Una decina d’anni fa (suppergiù), scrissi la poesia che
segue. Ho l’impressione che il tema sia proprio quello del dialoghetto di
Abate. Samizdat e il Poeta invisibile sono convinti o no dell’esistenza di una
scala? Mi pare di no. Mi pare che riducano tutto ad un problema di occupazione
di potere (delle redazioni dei giornali, dell’industria editoriale, della
“visibilità”…). Il problema esiste, ma c’è poco da illudersi. Se Samizdat non
fosse ridotto a riordinare macerie e il Poeta invisibile fosse assunto nella candida rosa dei Nobel, si abolirebbe la
scala?

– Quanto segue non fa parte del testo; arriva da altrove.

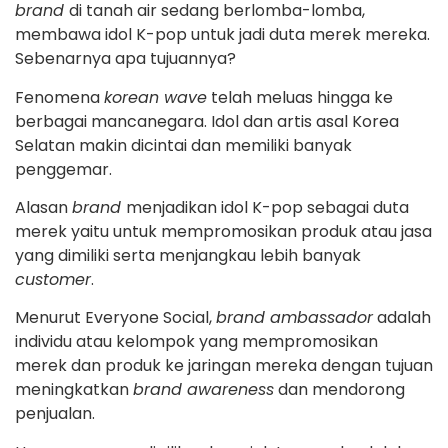
brand
di tanah air sedang berlomba-lomba,
membawa idol K-pop untuk jadi duta merek mereka.
Sebenarnya apa tujuannya?
Fenomena
korean wave
telah meluas hingga ke
berbagai mancanegara. Idol dan artis asal Korea
Selatan makin dicintai dan memiliki banyak
penggemar.
Alasan
brand
menjadikan idol K-pop sebagai duta
merek yaitu untuk mempromosikan produk atau jasa
yang dimiliki serta menjangkau lebih banyak
customer
.
Menurut Everyone Social,
brand ambassador
adalah
individu atau kelompok yang mempromosikan
merek dan produk ke jaringan mereka dengan tujuan
meningkatkan
brand awareness
dan mendorong
penjualan.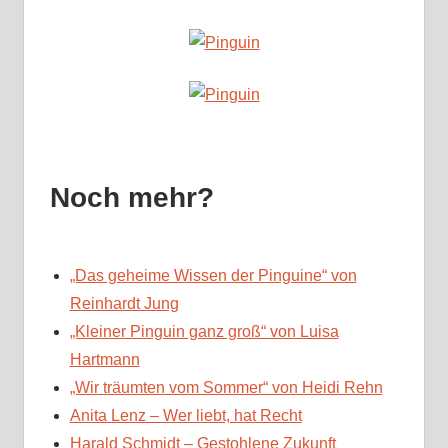
Noch mehr?
„Das geheime Wissen der Pinguine“ von
Reinhardt Jung
„Kleiner Pinguin ganz groß“ von Luisa
Hartmann
„Wir träumten vom Sommer“ von Heidi Rehn
Anita Lenz – Wer liebt, hat Recht
Harald Schmidt – Gestohlene Zukunft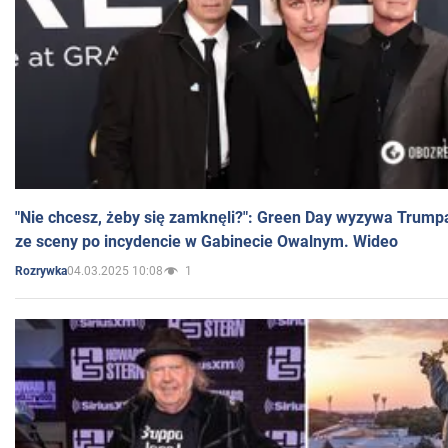
"Nie chcesz, żeby się zamknęli?": Green Day wyzywa Trump
ze sceny po incydencie w Gabinecie Owalnym. Wideo
04.03.2025 10:08
1
Rozrywka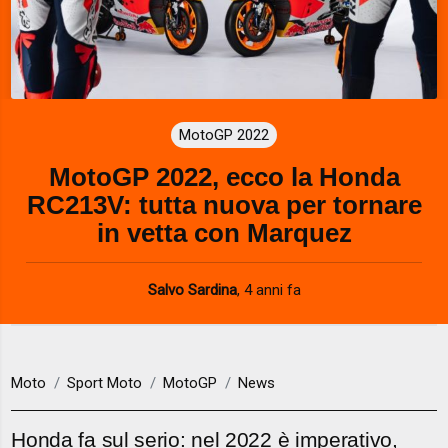
MotoGP 2022
MotoGP 2022, ecco la Honda
RC213V: tutta nuova per tornare
in vetta con Marquez
Salvo Sardina
,
4 anni fa
Moto
Sport Moto
MotoGP
News
Honda fa sul serio: nel 2022 è imperativo,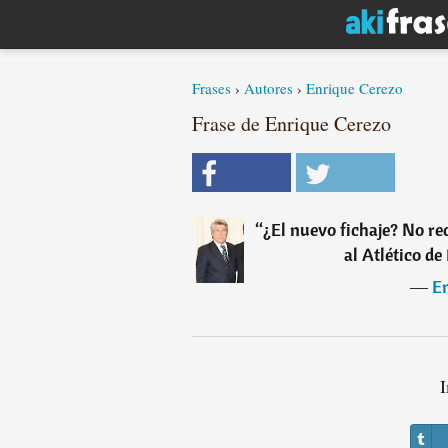
Frases
›
Autores
›
Enrique Cerezo
Frase de Enrique Cerezo
“
¿El nuevo fichaje? No re
al Atlético de
―
E
I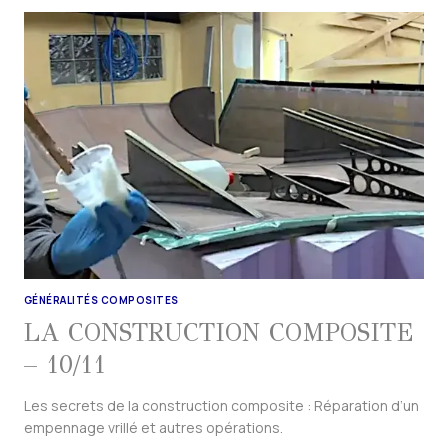
GÉNÉRALITÉS COMPOSITES
LA CONSTRUCTION COMPOSITE
– 10/11
Les secrets de la construction composite : Réparation d’un
empennage vrillé et autres opérations.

Penso di no. Perciò la poesia s’interroga sulla natura di questa scala…
Così vid' i' adunar la bella
scola
di quel segnor de l'altissimo
canto
che sovra li altri com'
aquila vola.
Inferno, IV,
94-96
C’è una scala, si vede. La puoi
liberamente disegnare.
L’ultimo
gradino non è mai l’ultimo. E’ avvolto nella nebbia.
Tu sai e
non sai fin dove ti puoi spingere.
La scala
c’è. Edificata nel tempo e nello spazio.
Puoi
osservare un gradino centimetro per centimetro e descriverlo.
Puoi dargli
un nome: il Vento del Presente.
Parole-chiave,
rime delle palpebre e delle labbra,
giri di
frasi, catene di significati, lime sentimentali.
L’endoscopio
puoi farlo risalire fino alla flessura epatica.
Il paziente
– chi? Io, tu, noi tutti – riferirà non il dolore
ma la
dolorabilità. E, quando l’avvisterà la telecamera,
come
Colombo, dirà: E’ lì, è lì il noto polipo plurilobato!
Ricamato
come foglia di quercia. E’ lì, a larga base d’impianto.